Babysitting on a sunny afternoon off wouldn’t have been at the top of Ken Hutchinson’s list of things to do, but he did make exceptions. He was already stuck inside, keeping an eye on his convalescing partner. Starsky had just been released from the hospital. He had been shot right in front of Hutch in an Italian restaurant. Since Hutch didn’t feel comfortable leaving Starsky alone, when Edith Dobey asked if he could take care of Rosie for a few hours to finish her Christmas shopping, he had amiably agreed. He and Starsky both loved Rosie and he hoped she might cheer the injured man up a bit. If anyone could take Starsky’s mind off of the pain he was in, Rosie could.

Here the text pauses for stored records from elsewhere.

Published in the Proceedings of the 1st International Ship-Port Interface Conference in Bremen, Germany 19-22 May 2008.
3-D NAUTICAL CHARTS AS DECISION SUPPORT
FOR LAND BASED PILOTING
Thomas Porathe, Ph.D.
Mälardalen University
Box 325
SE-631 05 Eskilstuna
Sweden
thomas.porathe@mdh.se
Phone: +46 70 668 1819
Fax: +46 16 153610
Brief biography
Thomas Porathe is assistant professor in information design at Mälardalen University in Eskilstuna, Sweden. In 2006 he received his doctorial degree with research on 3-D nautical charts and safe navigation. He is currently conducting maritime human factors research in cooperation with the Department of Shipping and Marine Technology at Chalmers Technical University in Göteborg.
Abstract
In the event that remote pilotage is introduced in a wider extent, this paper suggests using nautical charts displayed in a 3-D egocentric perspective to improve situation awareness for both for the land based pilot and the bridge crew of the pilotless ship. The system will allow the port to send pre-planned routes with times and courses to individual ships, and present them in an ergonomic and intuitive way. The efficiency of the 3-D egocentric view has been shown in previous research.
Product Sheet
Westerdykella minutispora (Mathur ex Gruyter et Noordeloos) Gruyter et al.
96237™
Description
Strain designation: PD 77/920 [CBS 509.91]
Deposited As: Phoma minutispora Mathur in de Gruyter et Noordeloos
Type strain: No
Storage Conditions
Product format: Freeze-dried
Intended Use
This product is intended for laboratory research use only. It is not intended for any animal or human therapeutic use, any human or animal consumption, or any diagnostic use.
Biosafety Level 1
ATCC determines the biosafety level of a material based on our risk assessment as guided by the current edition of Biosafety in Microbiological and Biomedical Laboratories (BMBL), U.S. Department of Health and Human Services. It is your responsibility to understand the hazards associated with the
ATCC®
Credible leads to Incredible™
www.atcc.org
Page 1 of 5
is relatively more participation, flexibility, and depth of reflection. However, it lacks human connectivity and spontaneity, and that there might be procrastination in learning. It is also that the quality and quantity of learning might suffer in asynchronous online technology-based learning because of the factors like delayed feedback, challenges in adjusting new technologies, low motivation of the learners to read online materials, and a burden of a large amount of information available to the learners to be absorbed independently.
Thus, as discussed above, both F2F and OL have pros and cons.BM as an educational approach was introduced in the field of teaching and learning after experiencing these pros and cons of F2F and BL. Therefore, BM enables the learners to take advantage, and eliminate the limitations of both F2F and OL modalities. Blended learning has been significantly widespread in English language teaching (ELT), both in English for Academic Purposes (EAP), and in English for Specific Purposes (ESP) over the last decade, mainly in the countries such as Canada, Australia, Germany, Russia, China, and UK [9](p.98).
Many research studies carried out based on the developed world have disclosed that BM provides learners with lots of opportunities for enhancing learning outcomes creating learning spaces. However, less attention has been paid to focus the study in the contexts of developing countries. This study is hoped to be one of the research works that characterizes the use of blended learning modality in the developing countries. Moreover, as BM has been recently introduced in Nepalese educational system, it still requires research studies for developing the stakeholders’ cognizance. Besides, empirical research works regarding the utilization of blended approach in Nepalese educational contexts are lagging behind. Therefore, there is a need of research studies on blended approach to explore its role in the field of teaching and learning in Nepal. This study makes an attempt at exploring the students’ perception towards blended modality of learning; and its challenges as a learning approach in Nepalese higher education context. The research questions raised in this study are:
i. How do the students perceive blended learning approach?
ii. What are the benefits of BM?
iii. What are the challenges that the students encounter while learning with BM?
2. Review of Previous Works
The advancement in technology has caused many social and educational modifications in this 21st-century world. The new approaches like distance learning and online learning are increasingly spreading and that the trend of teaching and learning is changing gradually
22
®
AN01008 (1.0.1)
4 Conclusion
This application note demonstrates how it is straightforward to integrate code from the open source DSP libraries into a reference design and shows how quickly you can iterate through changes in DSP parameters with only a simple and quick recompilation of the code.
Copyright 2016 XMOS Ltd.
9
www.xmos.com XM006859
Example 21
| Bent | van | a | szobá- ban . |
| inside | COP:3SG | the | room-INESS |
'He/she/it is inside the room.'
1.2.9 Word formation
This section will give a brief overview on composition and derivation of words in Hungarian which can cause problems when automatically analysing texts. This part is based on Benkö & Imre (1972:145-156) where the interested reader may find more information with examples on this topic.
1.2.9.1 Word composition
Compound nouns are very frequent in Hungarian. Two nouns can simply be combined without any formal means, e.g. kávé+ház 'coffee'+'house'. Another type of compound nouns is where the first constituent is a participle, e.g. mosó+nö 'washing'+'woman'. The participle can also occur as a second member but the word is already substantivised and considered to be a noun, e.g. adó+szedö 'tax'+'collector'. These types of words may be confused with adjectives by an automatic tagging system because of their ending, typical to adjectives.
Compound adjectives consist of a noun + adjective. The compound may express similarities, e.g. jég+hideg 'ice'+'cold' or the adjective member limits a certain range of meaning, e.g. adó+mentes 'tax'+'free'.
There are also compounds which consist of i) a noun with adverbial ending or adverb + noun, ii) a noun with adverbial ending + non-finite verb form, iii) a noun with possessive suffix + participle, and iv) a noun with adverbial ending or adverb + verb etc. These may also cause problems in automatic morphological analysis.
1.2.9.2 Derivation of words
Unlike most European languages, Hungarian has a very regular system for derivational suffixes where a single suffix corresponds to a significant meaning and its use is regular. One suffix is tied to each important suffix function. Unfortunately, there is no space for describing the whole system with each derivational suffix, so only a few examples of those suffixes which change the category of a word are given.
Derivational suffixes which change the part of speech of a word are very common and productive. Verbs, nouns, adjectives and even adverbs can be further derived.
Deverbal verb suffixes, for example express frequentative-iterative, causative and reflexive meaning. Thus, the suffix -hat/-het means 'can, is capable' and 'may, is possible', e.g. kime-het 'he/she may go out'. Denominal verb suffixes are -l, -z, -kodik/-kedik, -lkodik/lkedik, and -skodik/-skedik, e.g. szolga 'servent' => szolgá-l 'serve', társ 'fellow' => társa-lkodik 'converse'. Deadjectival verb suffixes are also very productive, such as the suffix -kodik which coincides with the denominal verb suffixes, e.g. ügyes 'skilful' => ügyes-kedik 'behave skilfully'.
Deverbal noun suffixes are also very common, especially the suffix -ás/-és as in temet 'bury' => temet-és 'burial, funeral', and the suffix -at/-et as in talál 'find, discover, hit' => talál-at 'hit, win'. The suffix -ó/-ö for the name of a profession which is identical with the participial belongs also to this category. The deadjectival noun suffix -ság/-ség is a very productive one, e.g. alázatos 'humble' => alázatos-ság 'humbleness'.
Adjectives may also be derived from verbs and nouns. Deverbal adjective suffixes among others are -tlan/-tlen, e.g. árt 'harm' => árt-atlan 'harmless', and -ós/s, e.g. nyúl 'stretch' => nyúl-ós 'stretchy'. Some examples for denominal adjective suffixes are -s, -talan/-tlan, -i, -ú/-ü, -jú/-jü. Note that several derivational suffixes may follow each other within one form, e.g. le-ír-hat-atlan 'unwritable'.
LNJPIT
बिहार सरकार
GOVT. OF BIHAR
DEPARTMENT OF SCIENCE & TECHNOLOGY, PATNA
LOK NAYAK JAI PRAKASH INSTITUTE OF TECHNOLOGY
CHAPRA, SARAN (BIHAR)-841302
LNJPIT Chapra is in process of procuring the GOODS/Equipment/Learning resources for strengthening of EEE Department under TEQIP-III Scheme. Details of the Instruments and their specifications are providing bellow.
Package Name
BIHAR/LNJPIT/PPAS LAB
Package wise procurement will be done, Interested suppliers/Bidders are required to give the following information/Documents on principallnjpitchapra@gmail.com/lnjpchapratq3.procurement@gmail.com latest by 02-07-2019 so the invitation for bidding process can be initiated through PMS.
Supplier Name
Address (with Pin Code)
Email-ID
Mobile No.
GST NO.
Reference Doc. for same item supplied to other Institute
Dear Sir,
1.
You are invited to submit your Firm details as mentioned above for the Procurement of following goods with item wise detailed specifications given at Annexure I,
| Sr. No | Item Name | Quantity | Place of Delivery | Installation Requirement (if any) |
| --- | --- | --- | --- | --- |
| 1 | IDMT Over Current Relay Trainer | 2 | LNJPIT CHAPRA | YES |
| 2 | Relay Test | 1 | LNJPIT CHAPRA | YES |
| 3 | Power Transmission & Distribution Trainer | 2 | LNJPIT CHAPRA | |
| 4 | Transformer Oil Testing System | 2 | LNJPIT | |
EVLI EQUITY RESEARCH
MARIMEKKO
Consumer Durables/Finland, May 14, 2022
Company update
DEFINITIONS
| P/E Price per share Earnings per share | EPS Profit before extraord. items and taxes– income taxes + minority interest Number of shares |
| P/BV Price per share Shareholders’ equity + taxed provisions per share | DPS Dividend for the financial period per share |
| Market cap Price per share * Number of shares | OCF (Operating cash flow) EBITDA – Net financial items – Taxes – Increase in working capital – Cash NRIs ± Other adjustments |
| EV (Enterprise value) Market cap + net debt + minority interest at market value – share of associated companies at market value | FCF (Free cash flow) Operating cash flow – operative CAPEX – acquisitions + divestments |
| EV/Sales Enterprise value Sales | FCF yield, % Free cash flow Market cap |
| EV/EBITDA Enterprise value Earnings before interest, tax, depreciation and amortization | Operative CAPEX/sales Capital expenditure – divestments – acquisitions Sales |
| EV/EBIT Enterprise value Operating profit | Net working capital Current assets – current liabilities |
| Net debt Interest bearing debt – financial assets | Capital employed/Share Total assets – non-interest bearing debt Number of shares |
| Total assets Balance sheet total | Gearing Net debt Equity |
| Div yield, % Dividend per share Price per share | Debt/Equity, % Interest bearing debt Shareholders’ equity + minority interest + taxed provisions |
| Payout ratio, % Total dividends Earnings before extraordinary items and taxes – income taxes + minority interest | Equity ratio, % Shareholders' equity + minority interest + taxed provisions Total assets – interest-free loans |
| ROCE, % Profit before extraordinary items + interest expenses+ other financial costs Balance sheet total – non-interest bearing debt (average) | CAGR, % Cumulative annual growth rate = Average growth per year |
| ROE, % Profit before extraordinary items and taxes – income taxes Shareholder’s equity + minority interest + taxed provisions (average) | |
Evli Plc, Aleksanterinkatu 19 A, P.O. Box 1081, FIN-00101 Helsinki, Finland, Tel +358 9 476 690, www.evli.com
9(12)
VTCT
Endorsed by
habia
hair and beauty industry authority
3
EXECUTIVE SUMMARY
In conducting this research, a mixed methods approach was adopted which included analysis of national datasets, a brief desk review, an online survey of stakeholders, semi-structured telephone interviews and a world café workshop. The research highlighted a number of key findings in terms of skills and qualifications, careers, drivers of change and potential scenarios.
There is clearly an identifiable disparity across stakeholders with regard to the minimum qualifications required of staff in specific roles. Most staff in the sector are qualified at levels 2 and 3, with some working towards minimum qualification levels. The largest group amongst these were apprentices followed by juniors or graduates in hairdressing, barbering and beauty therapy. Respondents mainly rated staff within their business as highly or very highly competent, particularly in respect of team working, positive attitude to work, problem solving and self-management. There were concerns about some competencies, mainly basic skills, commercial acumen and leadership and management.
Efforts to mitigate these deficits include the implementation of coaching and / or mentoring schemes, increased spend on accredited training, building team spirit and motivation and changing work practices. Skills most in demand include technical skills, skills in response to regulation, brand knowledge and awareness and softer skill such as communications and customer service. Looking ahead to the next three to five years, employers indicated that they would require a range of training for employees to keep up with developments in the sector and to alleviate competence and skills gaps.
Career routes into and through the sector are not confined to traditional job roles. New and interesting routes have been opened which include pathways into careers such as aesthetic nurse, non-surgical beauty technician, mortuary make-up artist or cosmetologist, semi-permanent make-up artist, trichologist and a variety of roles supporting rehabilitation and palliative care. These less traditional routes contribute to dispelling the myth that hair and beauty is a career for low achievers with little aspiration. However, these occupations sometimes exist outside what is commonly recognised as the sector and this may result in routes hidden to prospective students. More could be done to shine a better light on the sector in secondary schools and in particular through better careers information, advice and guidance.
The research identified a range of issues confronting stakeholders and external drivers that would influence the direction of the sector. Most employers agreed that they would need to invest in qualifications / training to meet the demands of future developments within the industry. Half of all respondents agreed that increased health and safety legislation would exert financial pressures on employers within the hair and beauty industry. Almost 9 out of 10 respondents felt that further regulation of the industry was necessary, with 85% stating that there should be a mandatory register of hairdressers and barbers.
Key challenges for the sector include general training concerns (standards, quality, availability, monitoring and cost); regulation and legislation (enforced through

Hutch looked up from the table, and frowned at the pained expression on Starsky’s face. Even in sleep he was hurting. A glance at the clock told him it was another hour before he could give Starsky more pain medication.
Rosie sat across from Hutch, coloring a picture of a Christmas tree for Starsky. She reached for a green crayon and accidentally knocked over the container, sending crayons rolling across the table and into Hutch’s workspace. He was busy cleaning and oiling both his gun and Starsky’s. He had just finished with Starsky’s and put the unloaded weapon back in its holster. Rosie put a hand over her mouth and blushed. She didn’t reach for the crayons, knowing she wasn’t supposed to get anywhere near guns or anything to do with them. Starsky had already pointedly told Hutch not to take his eyes off of her while he worked and admonished Rosie to keep her distance. Hutch’s nonverbal reply to Starsky’s inquiry about whether he didn’t have something else he could do would not have been a nice thing to say aloud in front of a small child.
“I know, Uncle Starsky,” she had said with an exasperated roll of her eyes. Her expression clearly conveyed that she was a cop’s daughter and had already received that lecture several hundred times in her young life.
“Sorry, Uncle Hutch,” she said with a sheepish smile.
“It’s okay, honey.” Hutch gathered the escapees and handed them to the child.
She took them and then sat and watched as he started to work on his gun. The .357 Magnum was a big weapon. Much bigger than the guns she’d seen most other police officers carry, including Starsky and her dad.
“Uncle Hutch?” she asked tentatively. “Why do you have such a big gun?”
Hutched smiled at her as he thought about how to answer that question. Deciding on evasiveness, he answered, “I have big hands.”
That was a fact, but it didn’t fool the little girl. Rosie was bright and quick thinking. “So does my daddy, but he doesn’t have such a big gun.”
Smiling slightly and blushing a faint pink, the blond detective regrouped. He could be honest without giving her more detail than she needed. “It’s your Uncle Starsky’s fault,” he replied.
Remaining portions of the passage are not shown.